The Oak Park Regional Housing Center rightly got a reprieve Monday night as the Oak Park Village Board approved $300,000 in direct funding in 2020. That’s an appropriate $60,000 whack compared to the $360,000 allocated this year. And the village subsidy ought to continue to be reduced steadily over coming years. Not to zero, as Oak Park village government needs the housing center as a partner in integration, but to an amount that is more symbolic than sustaining.

The role of the housing center in Oak Park and in the communities around us, especially in Austin, is important. The housing center needs to shake off cobwebs, though, and make that connection vital, irreplaceable. Sharpening the focus, increasing internal expectations, exploiting technology for both marketing and reporting purposes, and finding new revenue sources starts with this nonprofit’s board of directors. This board has not distinguished itself in recent years.

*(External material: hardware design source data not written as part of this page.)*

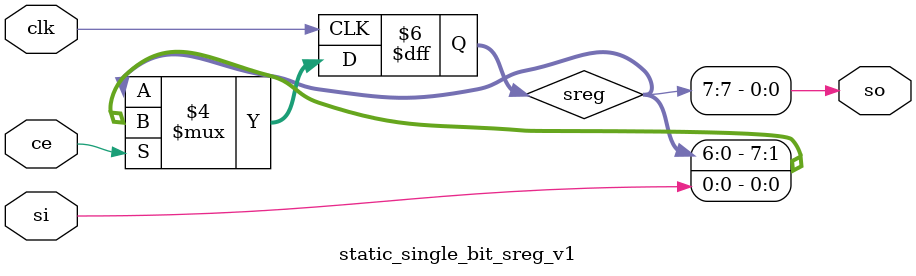
<source format=sv>
module static_single_bit_sreg_v1
#(
  parameter DEPTH = 8,
  parameter SRL_STYLE_VAL = "srl"

)
(
  input logic clk,
  input logic ce,
  input logic si,
  output logic so
);

  (* SRL_STYLE = SRL_STYLE_VAL *)
  logic [DEPTH - 1 : 0] sreg = '0;

  always_ff @(posedge clk) begin
    if (ce) begin 
      sreg <= {sreg[DEPTH - 2 : 0], si};
    end
  end

  always_comb begin
    so = sreg[DEPTH - 1];
  end
endmodule

</source>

Time to step up.

The main burden, though, will fall on Athena Williams, the staff member recently promoted to executive director. Williams accepts, even welcomes, reductions in village funding if accomplished gradually. She is already at work on seeking foundation grants. Aiming high, she announced this week that with five partners, the housing center has reached round three of the MacArthur Foundation’s mammoth 100&Change competition with a proposal aimed at reducing housing segregation in metropolitan Chicago and Greater Richmond, Virginia. 

That’s great. But the future of the housing center’s work in Oak Park has to be built brick-by-brick, grant-by-grant, innovation-by-innovation. And every year, the housing center will need to prove its value once again.